(THE TASK)
Quote the lines word for word, starting at the very first one and ending with the line that contains "4.5.8 2.5.8 4.6.8 2.5.8 4.6.8 4.5.8". Leave the pictures out of your answer.
═══ DATA TO USE
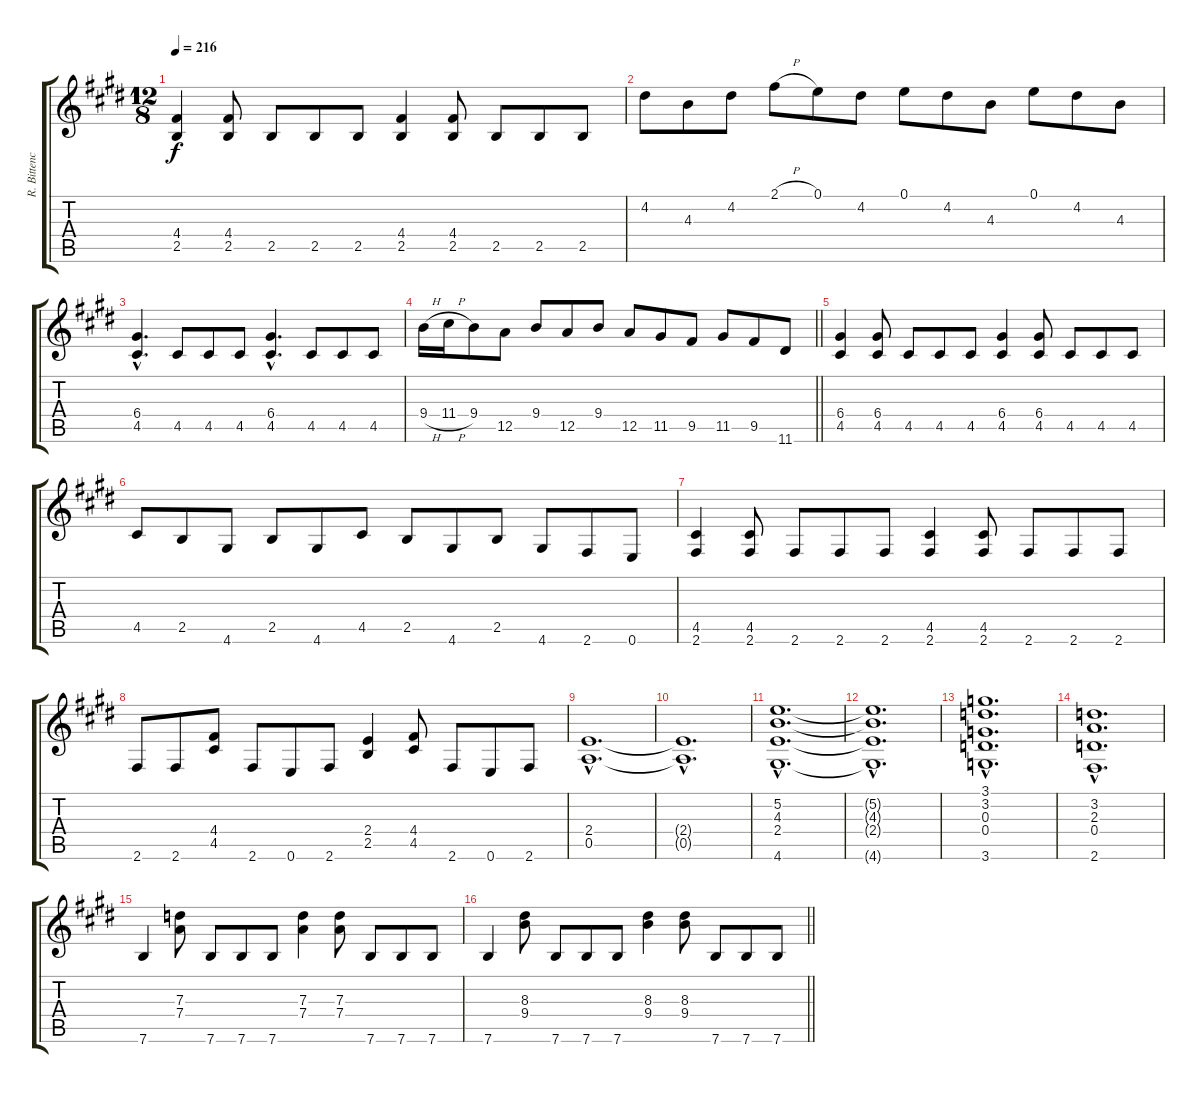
\track ("R. Bittencourt" "R. Bittenc") {instrument distortionguitar}
\staff {score tabs}
\tuning (E4 B3 G3 D3 A2 E2) {hide}
\ts (12 8)
\tempo 216
\clef g2
\ks e
(4.4 2.5).4{dy f} (4.4 2.5).8 2.5.8 2.5.8 2.5.8 (4.4 2.5).4 (4.4 2.5).8 2.5.8 2.5.8 2.5.8 |
4.2.8 4.3.8 4.2.8 2.1{h}.8 0.1.8 4.2.8 0.1.8 4.2.8 4.3.8 0.1.8 4.2.8 4.3.8 |
(6.4{hac} 4.5{hac}).4{d} 4.5.8 4.5.8 4.5.8 (6.4{hac} 4.5{hac}).4{d} 4.5.8 4.5.8 4.5.8 |
\barLineRight lightlight
9.4{h}.16 11.4{h}.16 9.4.8 12.5.8 9.4.8 12.5.8 9.4.8 12.5.8 11.5.8 9.5.8 11.5.8 9.5.8 11.6.8 |
(6.4 4.5).4 (6.4 4.5).8 4.5.8 4.5.8 4.5.8 (6.4 4.5).4 (6.4 4.5).8 4.5.8 4.5.8 4.5.8 |
4.5.8 2.5.8 4.6.8 2.5.8 4.6.8 4.5.8 2.5.8 4.6.8 2.5.8 4.6.8 2.6.8 0.6.8 |
(4.5 2.6).4 (4.5 2.6).8 2.6.8 2.6.8 2.6.8 (4.5 2.6).4 (4.5 2.6).8 2.6.8 2.6.8 2.6.8 |
2.6.8 2.6.8 (4.4 4.5).8 2.6.8 0.6.8 2.6.8 (2.4 2.5).4 (4.4 4.5).8 2.6.8 0.6.8 2.6.8 |
(2.4{hac} 0.5{hac}).1{d} |
(2.4{hac t} 0.5{hac t}).1{d} |
(5.2{hac} 4.3{hac} 2.4{hac} 4.6{hac}).1{d} |
(5.2{hac t} 4.3{hac t} 2.4{hac t} 4.6{hac t}).1{d} |
(3.1{hac} 3.2{hac} 0.3{hac} 0.4{hac} 3.6{hac}).1{d} |
(3.2{hac} 2.3{hac} 0.4{hac} 2.6{hac}).1{d} |
7.6.4 (7.3 7.4).8 7.6.8 7.6.8 7.6.8 (7.3 7.4).4 (7.3 7.4).8 7.6.8 7.6.8 7.6.8 |
\barLineRight lightlight
7.6.4 (8.3 9.4).8 7.6.8 7.6.8 7.6.8 (8.3 9.4).4 (8.3 9.4).8 7.6.8 7.6.8 7.6.8
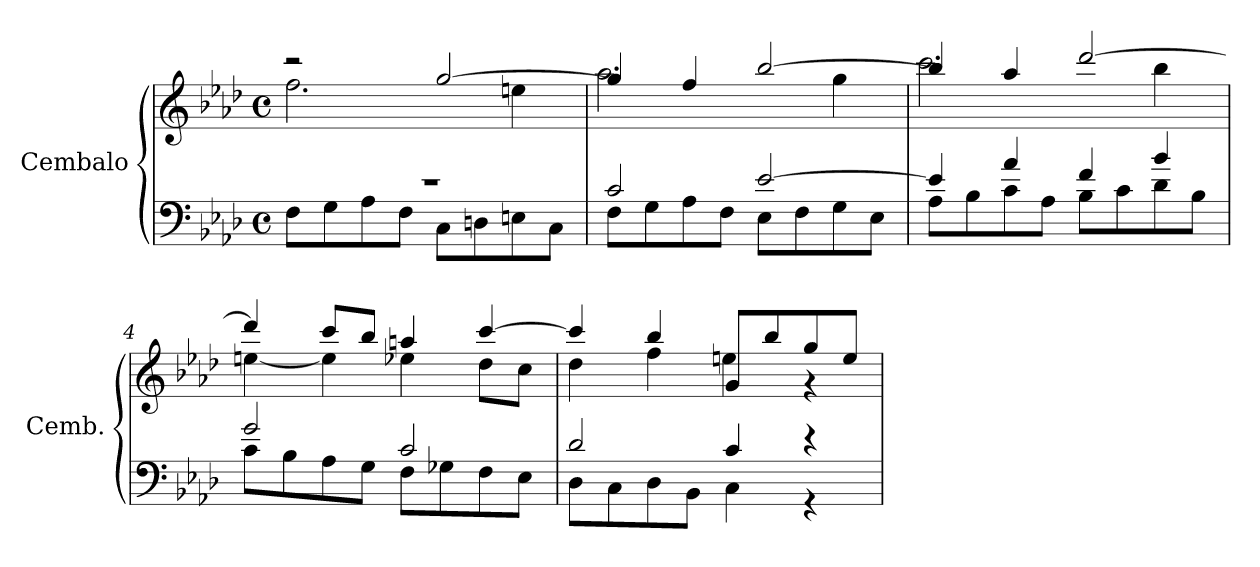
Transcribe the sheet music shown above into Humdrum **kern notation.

**kern	**kern
*part1	*part1
*staff2	*staff1
*I"Cembalo	*
*I'Cemb.	*
*clefF4	*clefG2
*k[b-e-a-d-]	*k[b-e-a-d-]
*M4/4	*M4/4
*met(c)	*met(c)
=1	=1
*^	*^
1r	8F\L	2r	2.ff\
.	8G\	.	.
.	8A-\	.	.
.	8F\J	.	.
.	8C\L	[2gg/	.
.	8Dn\	.	.
.	8En\	.	4een\
.	8C\J	.	.
=2	=2	=2	=2
2c/	8F\L	4gg/]	2.aa-\
.	8G\	.	.
.	8A-\	4ff/	.
.	8F\J	.	.
[2e-/	8E-\L	[2bb-/	.
.	8F\	.	.
.	8G\	.	4gg\
.	8E-\J	.	.
=3	=3	=3	=3
4e-/]	8A-\L	4bb-/]	2.ccc\
.	8B-\	.	.
4a-/	8c\	4aa-/	.
.	8A-\J	.	.
4f/	8B-\L	[2ddd-/	.
.	8c\	.	.
4b-/	8d-\	.	4bb-\
.	8B-\J	.	.
=4	=4	=4	=4
2g/	8c\L	4ddd-/]	[4een\
.	8B-\	.	.
.	8A-\	8ccc/L	4ee\]
.	8G\J	8bb-/J	.
2c/	8F\L	4aan/	4ee-X\
.	8G-X\	.	.
.	8F\	[4ccc/	8dd-\L
.	8E-\J	.	8cc\J
=5	=5	=5	=5
2d-/	8D-\L	4ccc/]	4dd-\
.	8C\	.	.
.	8D-\	4bb-/	4ff\
.	8BB-\J	.	.
4c/	4C\	8g/L	4een\
.	.	8bb-/	.
4r	4r	8gg/	4r
.	.	8ee/J	.
*v	*v	*	*
*	*v	*v
=	=
*-	*-
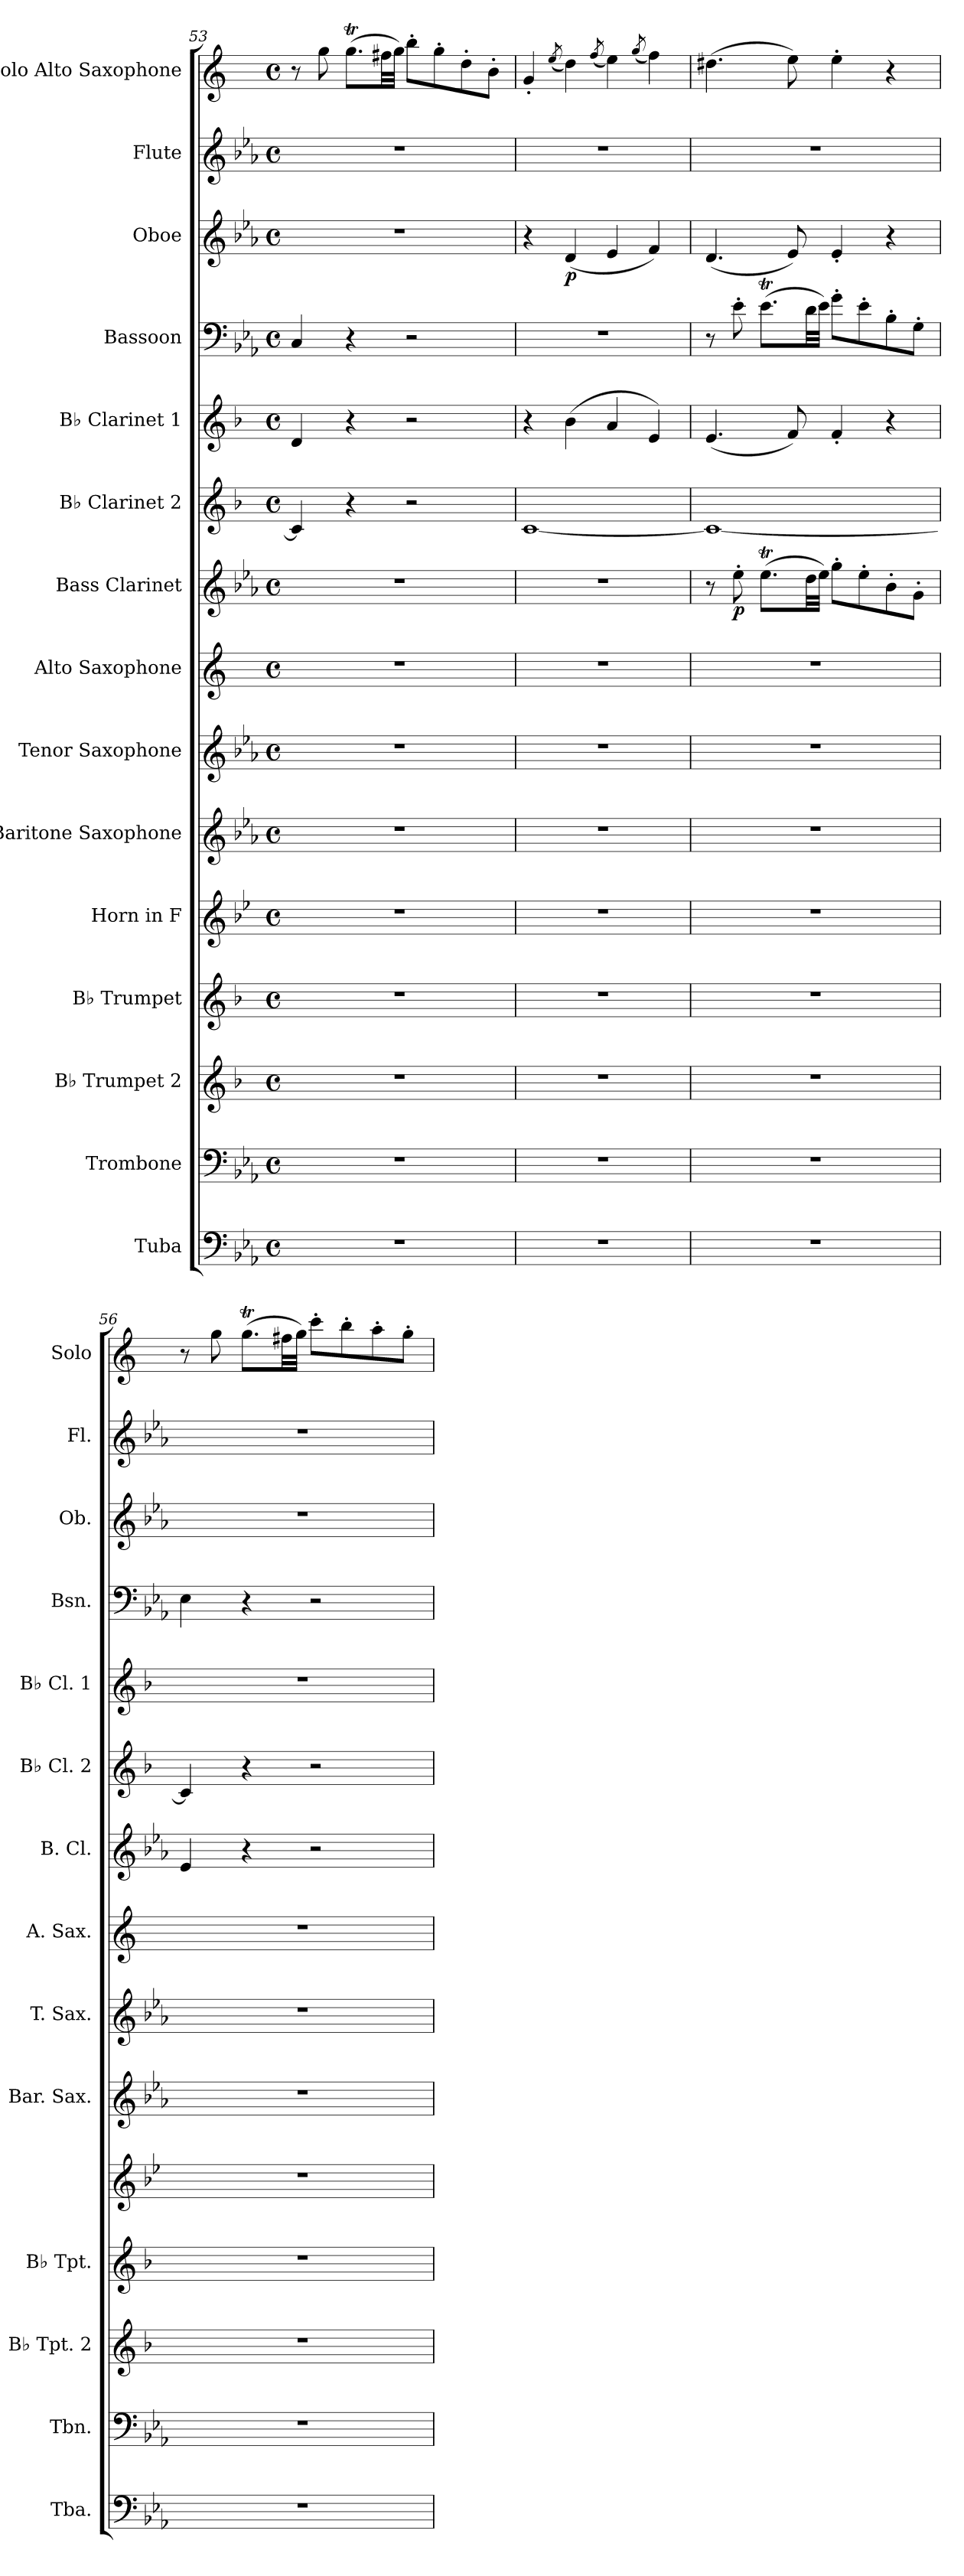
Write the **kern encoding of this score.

**kern	**kern	**kern	**kern	**kern	**kern	**kern	**kern	**kern	**dynam	**kern	**kern	**kern	**kern	**dynam	**kern	**kern
*part15	*part14	*part13	*part12	*part11	*part10	*part9	*part8	*part7	*part7	*part6	*part5	*part4	*part3	*part3	*part2	*part1
*staff15	*staff14	*staff13	*staff12	*staff11	*staff10	*staff9	*staff8	*staff7	*staff7	*staff6	*staff5	*staff4	*staff3	*staff3	*staff2	*staff1
*I"Tuba	*I"Trombone	*I"B♭ Trumpet 2	*I"B♭ Trumpet	*I"Horn in F	*I"Baritone Saxophone	*I"Tenor Saxophone	*I"Alto Saxophone	*I"Bass Clarinet	*	*I"B♭ Clarinet 2	*I"B♭ Clarinet 1	*I"Bassoon	*I"Oboe	*	*I"Flute	*I"Solo Alto Saxophone
*I'Tba.	*I'Tbn.	*I'B♭ Tpt. 2	*I'B♭ Tpt.	*	*I'Bar. Sax.	*I'T. Sax.	*I'A. Sax.	*I'B. Cl.	*	*I'B♭ Cl. 2	*I'B♭ Cl. 1	*I'Bsn.	*I'Ob.	*	*I'Fl.	*I'Solo
*clefF4	*clefF4	*clefG2	*clefG2	*clefG2	*clefG2	*clefG2	*clefG2	*clefG2	*	*clefG2	*clefG2	*clefF4	*clefG2	*	*clefG2	*clefG2
*	*	*ITrd1c2	*ITrd1c2	*ITrd4c7	*ITrd12c21	*ITrd8c14	*ITrd5c9	*ITrd8c14	*	*ITrd1c2	*ITrd1c2	*	*	*	*	*ITrd5c9
*k[b-e-a-]	*k[b-e-a-]	*k[b-e-a-]	*k[b-e-a-]	*k[b-e-a-]	*k[b-e-a-]	*k[b-e-a-]	*k[b-e-a-]	*k[b-e-a-]	*	*k[b-e-a-]	*k[b-e-a-]	*k[b-e-a-]	*k[b-e-a-]	*	*k[b-e-a-]	*k[b-e-a-]
*M4/4	*M4/4	*M4/4	*M4/4	*M4/4	*M4/4	*M4/4	*M4/4	*M4/4	*	*M4/4	*M4/4	*M4/4	*M4/4	*	*M4/4	*M4/4
*met(c)	*met(c)	*met(c)	*met(c)	*met(c)	*met(c)	*met(c)	*met(c)	*met(c)	*	*met(c)	*met(c)	*met(c)	*met(c)	*	*met(c)	*met(c)
=53	=53	=53	=53	=53	=53	=53	=53	=53	=53	=53	=53	=53	=53	=53	=53	=53
1r	1r	1r	1r	1r	1r	1r	1r	1r	.	4B-/]	4c/	4C/	1r	.	1r	8r
.	.	.	.	.	.	.	.	.	.	.	.	.	.	.	.	8b-\
.	.	.	.	.	.	.	.	.	.	4r	4r	4r	.	.	.	(>8.b-T\L
.	.	.	.	.	.	.	.	.	.	.	.	.	.	.	.	32an\LL
.	.	.	.	.	.	.	.	.	.	.	.	.	.	.	.	32b-\JJJ)
.	.	.	.	.	.	.	.	.	.	2r	2r	2r	.	.	.	8dd'\L
.	.	.	.	.	.	.	.	.	.	.	.	.	.	.	.	8b-'\
.	.	.	.	.	.	.	.	.	.	.	.	.	.	.	.	8f'\
.	.	.	.	.	.	.	.	.	.	.	.	.	.	.	.	8d'\J
=54	=54	=54	=54	=54	=54	=54	=54	=54	=54	=54	=54	=54	=54	=54	=54	=54
1r	1r	1r	1r	1r	1r	1r	1r	1r	.	[1B-	4r	1r	4r	.	1r	4B-'/
.	.	.	.	.	.	.	.	.	.	.	.	.	.	.	.	(<8qg/
!	!	!	!	!	!	!	!	!	!	!	!	!	!	!LO:DY:b	!	!
.	.	.	.	.	.	.	.	.	.	.	(>4a-\	.	(<4d/	p	.	4f\)
.	.	.	.	.	.	.	.	.	.	.	.	.	.	.	.	(<8qa-/
.	.	.	.	.	.	.	.	.	.	.	4g/	.	4e-/	.	.	4g\)
.	.	.	.	.	.	.	.	.	.	.	.	.	.	.	.	(<8qb-/
.	.	.	.	.	.	.	.	.	.	.	4d/)	.	4f/)	.	.	4a-\)
=55	=55	=55	=55	=55	=55	=55	=55	=55	=55	=55	=55	=55	=55	=55	=55	=55
1r	1r	1r	1r	1r	1r	1r	1r	8r	.	1B-_	(<4.d/	8r	(<4.d/	.	1r	(>4.f#X\
!	!	!	!	!	!	!	!	!	!LO:DY:b	!	!	!	!	!	!	!
.	.	.	.	.	.	.	.	8e-'\	p	.	.	8e-'\	.	.	.	.
.	.	.	.	.	.	.	.	(>8.e-T\L	.	.	.	(>8.e-T\L	.	.	.	.
.	.	.	.	.	.	.	.	.	.	.	8e-/)	.	8e-/)	.	.	8g\)
.	.	.	.	.	.	.	.	32d\LL	.	.	.	32d\LL	.	.	.	.
.	.	.	.	.	.	.	.	32e-\JJJ)	.	.	.	32e-\JJJ)	.	.	.	.
.	.	.	.	.	.	.	.	8g'\L	.	.	4e-'/	8g'\L	4e-'/	.	.	4g'\
.	.	.	.	.	.	.	.	8e-'\	.	.	.	8e-'\	.	.	.	.
.	.	.	.	.	.	.	.	8B-'\	.	.	4r	8B-'\	4r	.	.	4r
.	.	.	.	.	.	.	.	8G'\J	.	.	.	8G'\J	.	.	.	.
=56	=56	=56	=56	=56	=56	=56	=56	=56	=56	=56	=56	=56	=56	=56	=56	=56
1r	1r	1r	1r	1r	1r	1r	1r	4E-/	.	4B-/]	1r	4E-\	1r	.	1r	8r
.	.	.	.	.	.	.	.	.	.	.	.	.	.	.	.	8b-\
.	.	.	.	.	.	.	.	4r	.	4r	.	4r	.	.	.	(>8.b-T\L
.	.	.	.	.	.	.	.	.	.	.	.	.	.	.	.	32an\LL
.	.	.	.	.	.	.	.	.	.	.	.	.	.	.	.	32b-\JJJ)
.	.	.	.	.	.	.	.	2r	.	2r	.	2r	.	.	.	8ee-'\L
.	.	.	.	.	.	.	.	.	.	.	.	.	.	.	.	8dd'\
.	.	.	.	.	.	.	.	.	.	.	.	.	.	.	.	8cc'\
.	.	.	.	.	.	.	.	.	.	.	.	.	.	.	.	8b-'\J
=	=	=	=	=	=	=	=	=	=	=	=	=	=	=	=	=
*-	*-	*-	*-	*-	*-	*-	*-	*-	*-	*-	*-	*-	*-	*-	*-	*-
══════
(RESULT OF THE TASK)
\track ("R. Bittencourt" "R. Bittenc") {instrument distortionguitar}
\staff {score tabs}
\tuning (E4 B3 G3 D3 A2 E2) {hide}
\ts (12 8)
\tempo 216
\clef g2
\ks e
(4.4 2.5).4{dy f} (4.4 2.5).8 2.5.8 2.5.8 2.5.8 (4.4 2.5).4 (4.4 2.5).8 2.5.8 2.5.8 2.5.8 |
4.2.8 4.3.8 4.2.8 2.1{h}.8 0.1.8 4.2.8 0.1.8 4.2.8 4.3.8 0.1.8 4.2.8 4.3.8 |
(6.4{hac} 4.5{hac}).4{d} 4.5.8 4.5.8 4.5.8 (6.4{hac} 4.5{hac}).4{d} 4.5.8 4.5.8 4.5.8 |
\barLineRight lightlight
9.4{h}.16 11.4{h}.16 9.4.8 12.5.8 9.4.8 12.5.8 9.4.8 12.5.8 11.5.8 9.5.8 11.5.8 9.5.8 11.6.8 |
(6.4 4.5).4 (6.4 4.5).8 4.5.8 4.5.8 4.5.8 (6.4 4.5).4 (6.4 4.5).8 4.5.8 4.5.8 4.5.8 |
4.5.8 2.5.8 4.6.8 2.5.8 4.6.8 4.5.8 2.5.8 4.6.8 2.5.8 4.6.8 2.6.8 0.6.8 |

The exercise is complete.